[EXTRACTED INFORMATION — start]

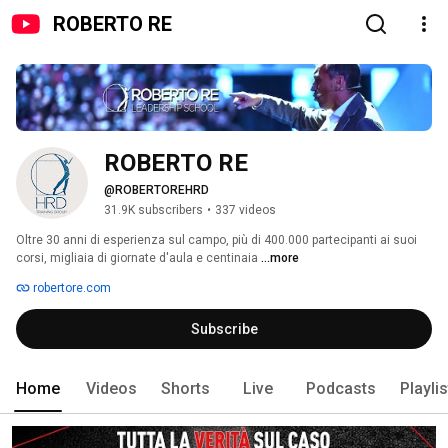
ROBERTO RE
ROBERTO RE
@ROBERTOREHRD
31.9K subscribers
•
337 videos
Oltre 30 anni di esperienza sul campo, più di 400.000 partecipanti ai suoi 
corsi, migliaia di giornate d'aula e centinaia 
...more
robertore.com
Subscribe
Home
Videos
Shorts
Live
Podcasts
Playli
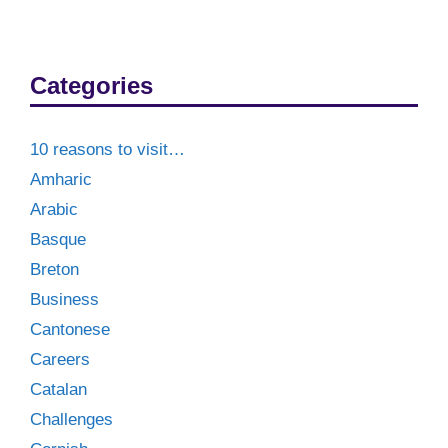
Categories
10 reasons to visit…
Amharic
Arabic
Basque
Breton
Business
Cantonese
Careers
Catalan
Challenges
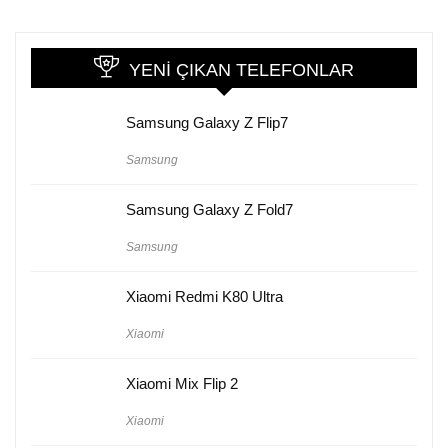
YENI ÇIKAN TELEFONLAR
Samsung Galaxy Z Flip7
Samsung
Samsung Galaxy Z Fold7
Samsung
Xiaomi Redmi K80 Ultra
Xiaomi
Xiaomi Mix Flip 2
Xiaomi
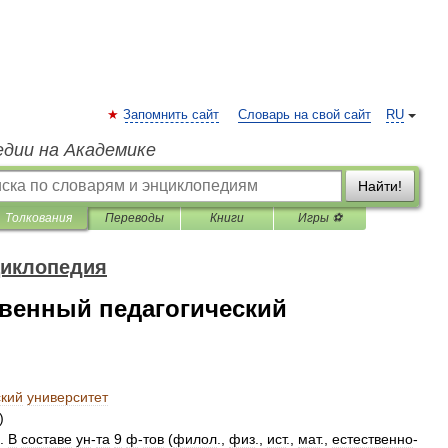
Запомнить сайт
Словарь на свой сайт
RU
едии на Академике
Найти!
Толкования
Переводы
Книги
Игры ⚽
циклопедия
твенный педагогический
ский
университет
)
.
В
составе
ун
-
та
9
ф
-
тов
(
филол
.,
физ
.,
ист
.,
мат
.,
естественно
-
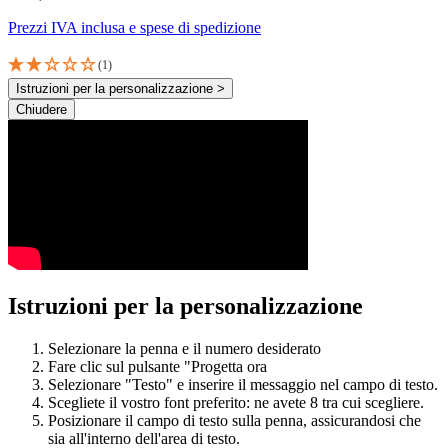
Prezzi IVA inclusa e spese di spedizione
(1)
Istruzioni per la personalizzazione >
Chiudere
Istruzioni per la personalizzazione
Selezionare la penna e il numero desiderato
Fare clic sul pulsante "Progetta ora
Selezionare "Testo" e inserire il messaggio nel campo di testo.
Scegliete il vostro font preferito: ne avete 8 tra cui scegliere.
Posizionare il campo di testo sulla penna, assicurandosi che
sia all'interno dell'area di testo.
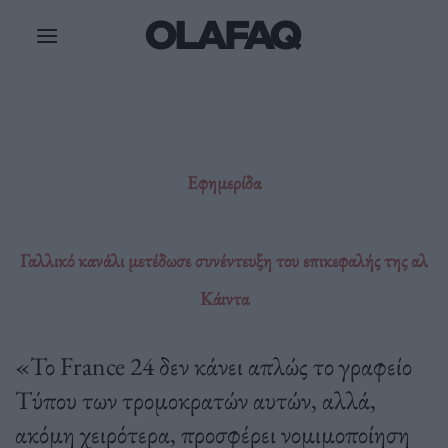
Μετάβαση
στο
περιεχόμενο
Εφημερίδα
Γαλλικό κανάλι μετέδωσε συνέντευξη του επικεφαλής της αλ
Κάιντα
«Το France 24 δεν κάνει απλώς το γραφείο
Τύπου των τρομοκρατών αυτών, αλλά,
ακόμη χειρότερα, προσφέρει νομιμοποίηση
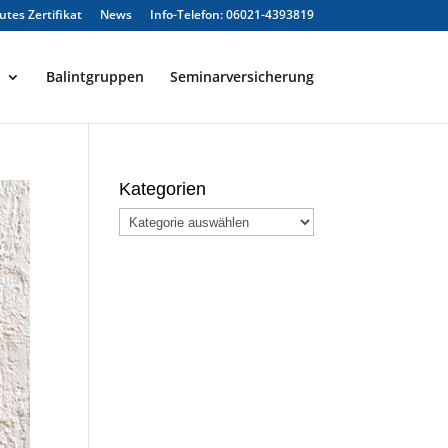
tes Zertifikat
News
Info-Telefon: 06021-4393819
Balintgruppen
Seminarversicherung
Kategorien
Kategorien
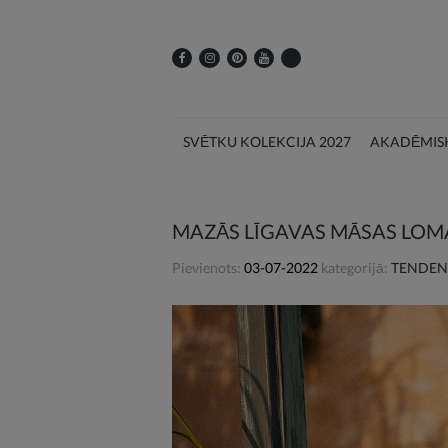
SVĒTKU KOLEKCIJA 2027
AKADĒMISK
MAZĀS LĪGAVAS MĀSAS LOM
Pievienots:
03-07-2022
kategorijā:
TENDEN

[EXTRACTED INFORMATION — finish]

## EXERCISE DIRECTIONS
The entries are to be written out again exactly, without their pictures.

## REPLY TO THE EXERCISE
ROBERTO RE
ROBERTO RE
@ROBERTOREHRD
31.9K subscribers
•
337 videos
Oltre 30 anni di esperienza sul campo, più di 400.000 partecipanti ai suoi 
corsi, migliaia di giornate d'aula e centinaia 
...more
robertore.com
Subscribe
Home
Videos
Shorts
Live
Podcasts
Playli
Categories
10 reasons to visit…
Amharic
Arabic
Basque
Breton
Business
Cantonese
Careers
Catalan
Challenges
YENI ÇIKAN TELEFONLAR
Samsung Galaxy Z Flip7
Samsung
Samsung Galaxy Z Fold7
Samsung
Xiaomi Redmi K80 Ultra
Xiaomi
Xiaomi Mix Flip 2
Xiaomi
Запомнить сайт
Словарь на свой сайт
RU
едии на Академике
Найти!
Толкования
Переводы
Книги
Игры ⚽
циклопедия
твенный педагогический
ский
университет
)
.
В
составе
ун
-
та
9
ф
-
тов
(
филол
.,
физ
.,
ист
.,
мат
.,
естественно
-
Prezzi IVA inclusa e spese di spedizione
(1)
Istruzioni per la personalizzazione >
Chiudere
Istruzioni per la personalizzazione
Selezionare la penna e il numero desiderato
Fare clic sul pulsante "Progetta ora
Selezionare "Testo" e inserire il messaggio nel campo di testo.
Scegliete il vostro font preferito: ne avete 8 tra cui scegliere.
Posizionare il campo di testo sulla penna, assicurandosi che
sia all'interno dell'area di testo.
Μετάβαση
στο
περιεχόμενο
Εφημερίδα
Γαλλικό κανάλι μετέδωσε συνέντευξη του επικεφαλής της αλ
Κάιντα
«Το France 24 δεν κάνει απλώς το γραφείο
Τύπου των τρομοκρατών αυτών, αλλά,
ακόμη χειρότερα, προσφέρει νομιμοποίηση
tes Zertifikat
News
Info-Telefon: 06021-4393819
Balintgruppen
Seminarversicherung
Kategorien
Kategorien
SVĒTKU KOLEKCIJA 2027
AKADĒMISK
MAZĀS LĪGAVAS MĀSAS LOM
Pievienots:
03-07-2022
kategorijā:
TENDEN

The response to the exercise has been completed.